The main benefit of rain harvesting is that it is a sustainable and workable water practice that is as easy as a simple rain barrel that can be connected to an irrigation system for plants and trees. All that is necessary to take advantage of this resource is to capture the free water falling on your roof and direct it to a rainwater storage tank. By doing this, you can take control of your irrigation water supply, help reduce some of the negative impacts of flooding, and help the City save drinking water for times of drought.
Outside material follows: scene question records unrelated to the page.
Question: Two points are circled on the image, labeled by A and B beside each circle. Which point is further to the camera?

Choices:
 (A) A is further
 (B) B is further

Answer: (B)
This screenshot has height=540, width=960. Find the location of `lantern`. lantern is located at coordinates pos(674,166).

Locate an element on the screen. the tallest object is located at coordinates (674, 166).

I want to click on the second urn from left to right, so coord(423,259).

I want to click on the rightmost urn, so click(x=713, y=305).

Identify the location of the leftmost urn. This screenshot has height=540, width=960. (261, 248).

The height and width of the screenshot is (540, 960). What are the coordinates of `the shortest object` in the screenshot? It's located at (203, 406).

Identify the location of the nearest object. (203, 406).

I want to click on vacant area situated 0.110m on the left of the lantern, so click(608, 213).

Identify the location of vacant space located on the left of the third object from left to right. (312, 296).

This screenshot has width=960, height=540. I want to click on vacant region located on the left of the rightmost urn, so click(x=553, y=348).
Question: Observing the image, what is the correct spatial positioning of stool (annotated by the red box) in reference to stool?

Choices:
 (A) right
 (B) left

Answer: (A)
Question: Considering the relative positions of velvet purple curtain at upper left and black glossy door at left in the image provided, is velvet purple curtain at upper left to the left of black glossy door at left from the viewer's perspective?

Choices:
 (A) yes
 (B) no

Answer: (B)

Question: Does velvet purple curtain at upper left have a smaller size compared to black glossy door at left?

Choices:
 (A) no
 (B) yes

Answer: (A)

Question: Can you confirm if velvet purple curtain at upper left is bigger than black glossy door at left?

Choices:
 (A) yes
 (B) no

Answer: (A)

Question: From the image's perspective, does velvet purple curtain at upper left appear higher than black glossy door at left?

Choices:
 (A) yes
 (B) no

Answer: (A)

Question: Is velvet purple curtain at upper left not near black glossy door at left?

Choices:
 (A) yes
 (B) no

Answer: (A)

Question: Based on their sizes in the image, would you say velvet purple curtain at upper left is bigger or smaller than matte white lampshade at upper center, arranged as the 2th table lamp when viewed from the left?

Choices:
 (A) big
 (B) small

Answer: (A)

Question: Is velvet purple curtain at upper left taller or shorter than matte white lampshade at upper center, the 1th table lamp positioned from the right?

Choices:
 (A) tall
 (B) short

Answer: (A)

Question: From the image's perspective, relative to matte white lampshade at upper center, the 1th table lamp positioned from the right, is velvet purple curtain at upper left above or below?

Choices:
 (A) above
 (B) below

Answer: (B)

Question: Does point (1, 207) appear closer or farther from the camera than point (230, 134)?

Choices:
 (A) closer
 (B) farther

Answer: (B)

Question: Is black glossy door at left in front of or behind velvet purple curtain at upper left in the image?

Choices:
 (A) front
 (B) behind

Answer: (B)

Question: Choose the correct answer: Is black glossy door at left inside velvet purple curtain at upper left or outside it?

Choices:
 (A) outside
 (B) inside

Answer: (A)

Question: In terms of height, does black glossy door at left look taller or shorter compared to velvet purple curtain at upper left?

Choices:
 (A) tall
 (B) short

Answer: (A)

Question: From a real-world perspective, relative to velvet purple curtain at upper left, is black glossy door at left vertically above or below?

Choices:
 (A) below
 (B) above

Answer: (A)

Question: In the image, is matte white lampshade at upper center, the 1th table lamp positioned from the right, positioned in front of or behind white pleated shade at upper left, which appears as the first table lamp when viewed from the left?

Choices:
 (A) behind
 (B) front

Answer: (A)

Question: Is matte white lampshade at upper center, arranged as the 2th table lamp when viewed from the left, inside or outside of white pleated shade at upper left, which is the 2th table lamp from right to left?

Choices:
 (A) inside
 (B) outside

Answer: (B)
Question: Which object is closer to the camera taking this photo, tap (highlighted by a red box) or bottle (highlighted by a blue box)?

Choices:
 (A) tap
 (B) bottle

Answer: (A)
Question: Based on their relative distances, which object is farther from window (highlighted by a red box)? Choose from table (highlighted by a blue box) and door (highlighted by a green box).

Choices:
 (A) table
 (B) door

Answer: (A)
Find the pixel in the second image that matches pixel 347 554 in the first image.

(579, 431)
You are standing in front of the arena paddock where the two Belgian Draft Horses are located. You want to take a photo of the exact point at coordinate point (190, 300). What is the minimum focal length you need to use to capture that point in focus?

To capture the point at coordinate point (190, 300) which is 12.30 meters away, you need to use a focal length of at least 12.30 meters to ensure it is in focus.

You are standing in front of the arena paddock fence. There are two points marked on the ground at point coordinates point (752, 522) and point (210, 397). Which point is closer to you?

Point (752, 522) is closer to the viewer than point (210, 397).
Rebates for City water customers are available based on each gallon of capacity your rain barrel or cistern holds. By not using City treated water to irrigate, you are reducing the amount of water you are charged for on your monthly water bill. Therefore, rainwater harvesting provides a tremendous opportunity to achieve more water conservation gains at each and every residential and commercial property.

Rainwater harvesting also helps the City’s water utility reduce peak demands during summer months, especially during droughts, which saves treated water for more important and appropriate water uses and reduces the amount of groundwater the City has to treat and pump.

Harvesting also reduces stormwater runoff and is one of the reasons the City has built raingardens in parks, to capture both rainwater and stormwater runoff. The raingardens help improve the quality and quantity of groundwater and reduce soil erosion, runoff, flooding, and pollution of surface water with fertilizers, pesticides, metal, and other sediments.

Projections for future precipitation show an increase in high-intensity rain events. Good planning can identify adaptive strategies to infiltrate and harvest rainwater that will help Santa Fe to benefit from large rainfall events instead of being damaged by them.

The City of Santa Fe Water Division and the Santa Fe County Utilities Division are working together to develop community-based strategies for Santa Fe’s water future. This year marks the beginning of a science-based, community informed, five-year planning cycle to develop long-range water resource management plans. The first cycle, which is scheduled to be complete by the end of 2024, will be evaluated, refined, and repeated every 10 years or as necessary in future years.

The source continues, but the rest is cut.